第38話 恭介の来訪 ~奥川家にて

「おかえり、凛ちゃん」


 玄関に出てきた麻実がリビングを振り返る。


「おっす」


 リビングから顔を出したのは学校を休んだ恭介だった。

 彼からは別段体調の悪さはうかがえないが、何となくどんよりとした雰囲気があって、またもや嫌な予感がする。


 麻実が「飛島君。なんか変よ」と耳打ちしてきて、嫌な予感が予感では終わらないことが確定した。

 昨日初めて喋ったばかりの麻実に言われてしまうのだから、相当変なのだろう。


 歩美と言い、恭介と言い、いったいみんなどうしたんだ。

 凛太郎は恭介を自室に招きながら、天を仰いだ。


 凛太郎はベッドに座り、恭介は勉強机の椅子に腰かけた。

 既視感のある構図だ。

 しかし、昨日とはこの部屋の空気が違う。

 重量感があるのか、酸素濃度が薄いのか。

 どうにも息苦しい。


 またデジャブのように突然ドアが開き、「ジュース持ってきたよ!」と麻実が元気に入ってきたが、場違いなテンションだと瞬時に気付いたようで、やばい、という表情で口を強く閉じる。


「だから、ノックしてって言ってるだろ」


「いやぁ、めんご、めんご」


 明らかに確信犯の麻実は頭を掻きながら床にお盆を置いて、逃げるように出て行った。


 麻実の登場で瞬間的に騒がしくなったが、退場で途端に静寂が戻り、登場する前よりも空気が重くなった。

 凛太郎は喘ぐように、口を開いた。


「体調、悪いの?」


「……そうでもない」


 恭介は首を横に振る。
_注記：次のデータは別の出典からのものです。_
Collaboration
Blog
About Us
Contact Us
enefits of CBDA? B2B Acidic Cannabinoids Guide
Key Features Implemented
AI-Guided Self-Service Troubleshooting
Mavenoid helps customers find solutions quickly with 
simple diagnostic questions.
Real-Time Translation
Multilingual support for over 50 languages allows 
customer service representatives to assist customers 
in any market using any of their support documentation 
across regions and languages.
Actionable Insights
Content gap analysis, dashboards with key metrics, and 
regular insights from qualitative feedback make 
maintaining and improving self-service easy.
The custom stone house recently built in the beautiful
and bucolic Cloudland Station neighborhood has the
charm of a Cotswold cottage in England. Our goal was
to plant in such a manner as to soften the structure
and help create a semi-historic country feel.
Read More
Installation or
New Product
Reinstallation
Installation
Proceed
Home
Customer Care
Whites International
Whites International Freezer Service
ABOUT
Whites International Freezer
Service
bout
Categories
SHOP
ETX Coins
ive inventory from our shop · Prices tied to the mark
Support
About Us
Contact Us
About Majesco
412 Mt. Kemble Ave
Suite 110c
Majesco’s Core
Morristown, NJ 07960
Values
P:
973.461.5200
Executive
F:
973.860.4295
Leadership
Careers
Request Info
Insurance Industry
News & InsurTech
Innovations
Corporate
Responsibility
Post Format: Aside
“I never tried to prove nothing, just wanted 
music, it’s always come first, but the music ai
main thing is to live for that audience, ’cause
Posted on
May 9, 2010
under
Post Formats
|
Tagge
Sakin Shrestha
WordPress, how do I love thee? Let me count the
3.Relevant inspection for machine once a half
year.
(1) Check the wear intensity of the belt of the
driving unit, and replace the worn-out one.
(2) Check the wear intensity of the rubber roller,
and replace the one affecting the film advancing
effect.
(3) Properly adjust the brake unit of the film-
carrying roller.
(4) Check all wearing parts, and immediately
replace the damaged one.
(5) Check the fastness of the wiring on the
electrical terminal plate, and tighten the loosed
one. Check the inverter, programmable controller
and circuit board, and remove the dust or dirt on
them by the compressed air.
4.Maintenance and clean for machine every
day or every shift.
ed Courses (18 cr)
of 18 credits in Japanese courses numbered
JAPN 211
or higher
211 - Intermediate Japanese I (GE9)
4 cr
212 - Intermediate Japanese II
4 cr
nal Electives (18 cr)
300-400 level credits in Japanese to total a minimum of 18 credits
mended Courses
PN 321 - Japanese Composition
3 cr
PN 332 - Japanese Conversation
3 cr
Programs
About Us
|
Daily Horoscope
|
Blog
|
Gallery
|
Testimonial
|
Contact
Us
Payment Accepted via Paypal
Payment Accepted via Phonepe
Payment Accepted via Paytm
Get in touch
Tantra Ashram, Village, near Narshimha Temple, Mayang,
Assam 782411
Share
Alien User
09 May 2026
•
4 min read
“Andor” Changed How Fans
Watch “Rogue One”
そしてすぐに俯いてしまう。

 確かに、熱があるとか、顔色が悪いというわけではない。

 しかし、こんなに無口なのは明らかにおかしい。

 クラスの中では寡黙だが、凛太郎と二人の時の恭介は常に喋っていると言っても過言ではないのに。


「あ、そう……」


 こんな時の対処法を凛太郎は知らなかった。

 元々、凛太郎はコミュニケーション能力に乏しい。

 自分から話しかけることはまずなく、誰かから話しかけられても、腰が引けた状態であいまいな返事をするのが関の山。

 それが、似た者同士の恭介となら、何とか間を置かず受け答えができるようになってきたというのが現状で、凛太郎には沈黙を帯びる人間から言葉を引き出すテクニックなど一つもないのだ。


 凛太郎はベッドに寝転んだ。

 さじを投げたのだ。

 自分もまだ本調子ではない。

 その上、歩美とのやり取りで疲労困憊だ。

 横になって目を閉じれば、恭介が部屋にいても眠りの引力に逆らえない感じがある。

 あー、やばい。

 このままだと、本当に寝てしまいそうだ。

 体のどこかのスイッチをバチンバチンと二つぐらい誰かに押してもらわないと、起き上がることもできそうにない。


「たろちゃん、これ」


「ん?」


 顔だけを動かして見ると、恭介は例のタブレットを凛太郎に向けて差し出していた。


「また新しいの仕入れといたから、観てみて」


「あ、うん」


 凛太郎はベッドから手を伸ばして受け取った。

 エロ動画を借りる凛太郎のはにかむ様子をニタニタと嬉しそうに見つめるのがいつもの恭介なのだが、今日はこちらを見ようともしない。

 強張った表情で渡されると、こちらもそれを見て楽しもうという気になれない。

 そんなにやばい動画なのかよ。

 重い空気を壊したくて、そう茶化してみたい衝動に駆られたが、置き去りにされて凍死しそうなのでやめた。


「じゃあ、俺、帰るわ」


「え?もう?」


「うん」


 恭介は立ち上がり、凛太郎を一瞥いちべつもせず、ドアを開けて出て行った。


 慌てて追いかけると、恭介は玄関で靴に足を突っ込み、かかとを踏みつけたまま玄関ドアを開いた。


「恭介君?僕に何か……」


「じゃ。ばいばい」


 恭介は外に出た後、申し訳程度にチラッと凛太郎を見て、スッとドアを閉めてしまった。


 恭介は終始変だった。

 学校を休んだのは体調不良が原因ではなさそうだし。

 わざわざ凛太郎の家まで来たのは、それ相応の理由があったのだろう。

 その理由とは何か。


 深夜になり、家族の物音が消えてからしっかり五分待って、凛太郎はタブレットの電源を入れ、イヤホンを耳に差した。

 ここに恭介の突然の学校欠席と奥川家来訪の理由が隠されているはずだ。